You touch something hot; you burn yourself. And what do you say? “Oh, I thought it was turned off.” Huh! So, tell your fingers that: “It’s okay. Don’t hurt. I was thinking the iron was turned off.”
Your finger says, “I don’t care what you thought. I don’t care what you thought. That iron was hot. And you, dum-dum, touched it—and now, I’m going to let you know you shouldn’t have done that.” This is how it is.
You’re not here to suffer—but suffering is there. You’re not here to suffer, but suffering is there. Choose that that will take you towards that beauty that is inside of you.
– Prem Rawat
Rahim, another poet at the same time Kabir was, he said, “This thing of feeling, this thing of understanding—the deep understanding—is something that you feel. You don’t talk about it. You don’t talk about it.” And then he says, “People who do, don’t feel it. And people who do feel it, don’t talk about it.”
And you know, it goes, “Rahim [speaks in Hindi]. It’s not something that you can say and hear—[speaks in Hindi]. [speaks in Hindi]—the one who knows, who feels, he says nothing. [speaks in Hindi]—the one who says…talks [speaks in Hindi]…doesn’t know.”
Understood! I mean, talk about a concept-breaker!
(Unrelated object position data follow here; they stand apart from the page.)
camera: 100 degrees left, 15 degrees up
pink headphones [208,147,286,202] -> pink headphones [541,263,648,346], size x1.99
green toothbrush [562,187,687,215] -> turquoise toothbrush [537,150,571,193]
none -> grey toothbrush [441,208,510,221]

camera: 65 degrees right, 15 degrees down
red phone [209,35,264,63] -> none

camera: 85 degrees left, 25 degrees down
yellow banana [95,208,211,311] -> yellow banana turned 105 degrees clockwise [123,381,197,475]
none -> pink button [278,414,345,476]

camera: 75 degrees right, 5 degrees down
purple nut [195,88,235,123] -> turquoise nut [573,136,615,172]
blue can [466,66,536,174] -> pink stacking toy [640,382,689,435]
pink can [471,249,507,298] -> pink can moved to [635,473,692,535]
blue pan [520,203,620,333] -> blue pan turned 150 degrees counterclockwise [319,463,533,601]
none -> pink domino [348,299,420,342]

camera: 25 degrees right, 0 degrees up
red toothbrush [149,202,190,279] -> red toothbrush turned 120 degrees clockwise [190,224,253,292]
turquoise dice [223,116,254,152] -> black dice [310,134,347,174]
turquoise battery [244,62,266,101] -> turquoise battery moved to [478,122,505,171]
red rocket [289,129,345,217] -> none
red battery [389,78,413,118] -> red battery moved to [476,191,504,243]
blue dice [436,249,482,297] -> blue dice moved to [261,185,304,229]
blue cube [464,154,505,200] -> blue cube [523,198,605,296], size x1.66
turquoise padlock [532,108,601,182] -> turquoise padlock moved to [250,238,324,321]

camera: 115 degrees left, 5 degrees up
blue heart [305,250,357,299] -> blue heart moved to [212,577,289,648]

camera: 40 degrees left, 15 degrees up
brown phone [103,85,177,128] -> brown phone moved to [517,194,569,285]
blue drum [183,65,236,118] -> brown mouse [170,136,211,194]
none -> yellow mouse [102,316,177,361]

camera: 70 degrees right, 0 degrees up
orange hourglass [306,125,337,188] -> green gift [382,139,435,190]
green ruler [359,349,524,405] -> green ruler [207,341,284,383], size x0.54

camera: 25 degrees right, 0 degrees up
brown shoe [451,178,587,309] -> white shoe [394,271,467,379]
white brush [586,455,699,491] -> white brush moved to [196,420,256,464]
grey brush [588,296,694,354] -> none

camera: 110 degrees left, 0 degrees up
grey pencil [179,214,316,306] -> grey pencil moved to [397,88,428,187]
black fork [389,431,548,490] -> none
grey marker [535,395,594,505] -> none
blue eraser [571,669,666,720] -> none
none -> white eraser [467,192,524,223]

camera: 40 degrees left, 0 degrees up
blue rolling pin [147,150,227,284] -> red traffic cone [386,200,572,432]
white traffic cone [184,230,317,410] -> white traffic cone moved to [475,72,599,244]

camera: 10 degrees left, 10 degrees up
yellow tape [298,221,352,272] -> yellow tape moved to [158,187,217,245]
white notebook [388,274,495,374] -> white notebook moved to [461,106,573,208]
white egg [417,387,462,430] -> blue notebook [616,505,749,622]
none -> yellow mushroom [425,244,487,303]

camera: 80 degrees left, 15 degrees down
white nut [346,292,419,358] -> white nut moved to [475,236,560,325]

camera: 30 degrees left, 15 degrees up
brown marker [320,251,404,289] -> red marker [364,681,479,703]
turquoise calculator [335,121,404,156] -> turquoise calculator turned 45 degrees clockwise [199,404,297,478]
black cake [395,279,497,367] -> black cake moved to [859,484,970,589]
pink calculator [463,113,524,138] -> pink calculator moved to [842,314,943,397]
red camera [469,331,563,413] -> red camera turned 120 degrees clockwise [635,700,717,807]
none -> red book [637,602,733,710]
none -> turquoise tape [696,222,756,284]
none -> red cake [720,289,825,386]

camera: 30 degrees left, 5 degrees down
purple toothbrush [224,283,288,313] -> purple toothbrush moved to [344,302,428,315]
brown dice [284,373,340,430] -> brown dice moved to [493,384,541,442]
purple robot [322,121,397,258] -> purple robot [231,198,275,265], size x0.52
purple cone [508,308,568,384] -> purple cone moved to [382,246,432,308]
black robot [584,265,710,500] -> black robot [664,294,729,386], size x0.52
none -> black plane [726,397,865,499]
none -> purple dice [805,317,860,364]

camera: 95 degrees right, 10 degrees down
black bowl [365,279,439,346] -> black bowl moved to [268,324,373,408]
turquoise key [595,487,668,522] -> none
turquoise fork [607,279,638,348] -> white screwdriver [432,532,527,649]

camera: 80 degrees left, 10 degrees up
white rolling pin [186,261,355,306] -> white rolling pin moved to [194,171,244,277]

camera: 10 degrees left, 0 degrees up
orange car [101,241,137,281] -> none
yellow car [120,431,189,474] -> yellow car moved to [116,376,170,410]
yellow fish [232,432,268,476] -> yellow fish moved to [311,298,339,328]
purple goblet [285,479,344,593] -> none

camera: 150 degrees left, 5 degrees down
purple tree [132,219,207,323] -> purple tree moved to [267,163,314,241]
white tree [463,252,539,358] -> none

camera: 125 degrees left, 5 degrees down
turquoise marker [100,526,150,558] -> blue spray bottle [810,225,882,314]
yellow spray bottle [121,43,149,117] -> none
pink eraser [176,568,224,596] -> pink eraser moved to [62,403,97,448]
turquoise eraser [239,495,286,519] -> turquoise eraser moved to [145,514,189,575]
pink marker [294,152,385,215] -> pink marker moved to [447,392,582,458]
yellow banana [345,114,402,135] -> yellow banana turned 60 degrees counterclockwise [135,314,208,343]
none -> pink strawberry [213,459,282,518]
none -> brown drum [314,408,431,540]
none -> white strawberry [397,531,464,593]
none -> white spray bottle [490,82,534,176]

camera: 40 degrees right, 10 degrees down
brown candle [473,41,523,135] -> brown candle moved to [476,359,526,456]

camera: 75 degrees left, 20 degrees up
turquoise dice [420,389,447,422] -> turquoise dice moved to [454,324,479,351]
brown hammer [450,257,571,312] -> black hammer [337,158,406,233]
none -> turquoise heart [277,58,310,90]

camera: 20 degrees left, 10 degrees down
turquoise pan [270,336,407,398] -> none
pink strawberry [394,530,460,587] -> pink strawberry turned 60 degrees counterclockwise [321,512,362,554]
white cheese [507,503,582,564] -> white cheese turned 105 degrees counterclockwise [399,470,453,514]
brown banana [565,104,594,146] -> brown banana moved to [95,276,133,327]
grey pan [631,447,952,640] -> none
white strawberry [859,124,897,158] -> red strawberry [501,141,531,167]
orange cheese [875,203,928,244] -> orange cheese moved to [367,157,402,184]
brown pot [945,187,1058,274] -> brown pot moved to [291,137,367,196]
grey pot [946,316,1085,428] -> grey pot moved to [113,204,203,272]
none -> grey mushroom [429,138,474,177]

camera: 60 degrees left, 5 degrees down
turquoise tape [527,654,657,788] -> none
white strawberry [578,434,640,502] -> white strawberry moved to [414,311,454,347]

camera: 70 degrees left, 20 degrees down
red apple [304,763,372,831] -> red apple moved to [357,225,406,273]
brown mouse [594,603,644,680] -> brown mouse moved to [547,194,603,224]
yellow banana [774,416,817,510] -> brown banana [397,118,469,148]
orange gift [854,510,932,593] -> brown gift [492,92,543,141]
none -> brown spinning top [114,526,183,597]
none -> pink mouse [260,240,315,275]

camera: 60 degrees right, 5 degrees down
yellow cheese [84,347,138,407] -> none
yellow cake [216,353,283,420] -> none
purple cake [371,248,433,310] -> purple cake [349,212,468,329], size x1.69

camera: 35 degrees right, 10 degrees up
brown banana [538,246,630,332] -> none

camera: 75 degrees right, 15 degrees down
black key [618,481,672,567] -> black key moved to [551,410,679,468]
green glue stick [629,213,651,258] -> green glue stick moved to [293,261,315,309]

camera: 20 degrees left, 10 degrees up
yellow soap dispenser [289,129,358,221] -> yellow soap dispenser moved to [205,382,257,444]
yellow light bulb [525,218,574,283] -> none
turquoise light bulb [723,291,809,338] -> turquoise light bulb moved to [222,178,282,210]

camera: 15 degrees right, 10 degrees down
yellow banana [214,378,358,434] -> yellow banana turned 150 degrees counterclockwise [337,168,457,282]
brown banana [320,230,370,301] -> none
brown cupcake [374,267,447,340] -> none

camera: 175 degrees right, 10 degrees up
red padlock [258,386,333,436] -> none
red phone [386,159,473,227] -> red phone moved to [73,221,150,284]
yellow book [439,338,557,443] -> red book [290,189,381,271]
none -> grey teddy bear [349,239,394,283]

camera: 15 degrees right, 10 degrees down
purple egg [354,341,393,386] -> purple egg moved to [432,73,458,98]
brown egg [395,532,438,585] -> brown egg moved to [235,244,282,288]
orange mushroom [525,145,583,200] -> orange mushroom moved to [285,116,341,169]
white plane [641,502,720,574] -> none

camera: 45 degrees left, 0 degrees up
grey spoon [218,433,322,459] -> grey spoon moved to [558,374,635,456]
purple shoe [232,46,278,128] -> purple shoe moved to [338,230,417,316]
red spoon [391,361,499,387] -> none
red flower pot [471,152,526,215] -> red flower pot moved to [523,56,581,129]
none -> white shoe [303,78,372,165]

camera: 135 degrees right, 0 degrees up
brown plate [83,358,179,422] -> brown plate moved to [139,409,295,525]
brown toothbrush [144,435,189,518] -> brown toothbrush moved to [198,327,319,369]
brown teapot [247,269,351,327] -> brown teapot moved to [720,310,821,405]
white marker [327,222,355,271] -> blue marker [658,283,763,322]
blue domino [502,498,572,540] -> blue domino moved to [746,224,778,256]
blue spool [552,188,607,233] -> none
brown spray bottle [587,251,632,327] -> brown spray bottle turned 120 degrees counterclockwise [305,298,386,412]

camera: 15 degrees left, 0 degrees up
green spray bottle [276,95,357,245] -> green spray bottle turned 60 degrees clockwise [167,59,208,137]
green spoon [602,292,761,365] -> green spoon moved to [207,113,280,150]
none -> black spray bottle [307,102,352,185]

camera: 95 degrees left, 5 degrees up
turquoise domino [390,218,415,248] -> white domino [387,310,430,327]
It’s coming from that old… People had these—that’s why he wrote this! He knew there were people going around saying, “Oh yeah, I know, I know, I know, I know, I know”—but didn’t know!
And he wrote this because he saw that…hey! Those who truly know? They know there’s nothing that can be said, because it’s about feeling. It’s not about talking.
You don’t bring religion into this. Let religion be. Religion has its need, has its purpose. Let it be that. This does not need to mix with religion.
You don’t have to be negative against religion. That is what I say, “If you’re a Muslim, be a good Muslim. If you’re a Christian, be a good Christian. If you’re a Hindu, be a good Hindu!” If this is what you want to do, do it, and do it right. Do it good.
This is totally different—totally different. And its presence is not because this lacked something—but its presence is on its own. It is what it is. It is to know. It’s the Gnosis.
You know, there were people who were called Gnostics. And they talked about knowing—Gnosis—that the spark of the Divine was inside everyone. This is what they talked about: the spark of the Divine was inside everyone, and it was possible to turn within and feel this spark.
Now, how do I know? One day I am in my office, and I have the TV on, and a National Geographic documentary is playing! I’m doing my work—once in a while I pay attention to what they’re saying—back to doing this, then.
All of a sudden, the commentator said, “Yes, they were Gnostics. And they believed that the spark of the Divine was in everyone, and it was possible to turn within and feel this spark.” I mean, the way he described it, you could not have described it more perfectly.
So, this is about that: the spark of the Divine is in everyone, and it is possible to turn within and feel that.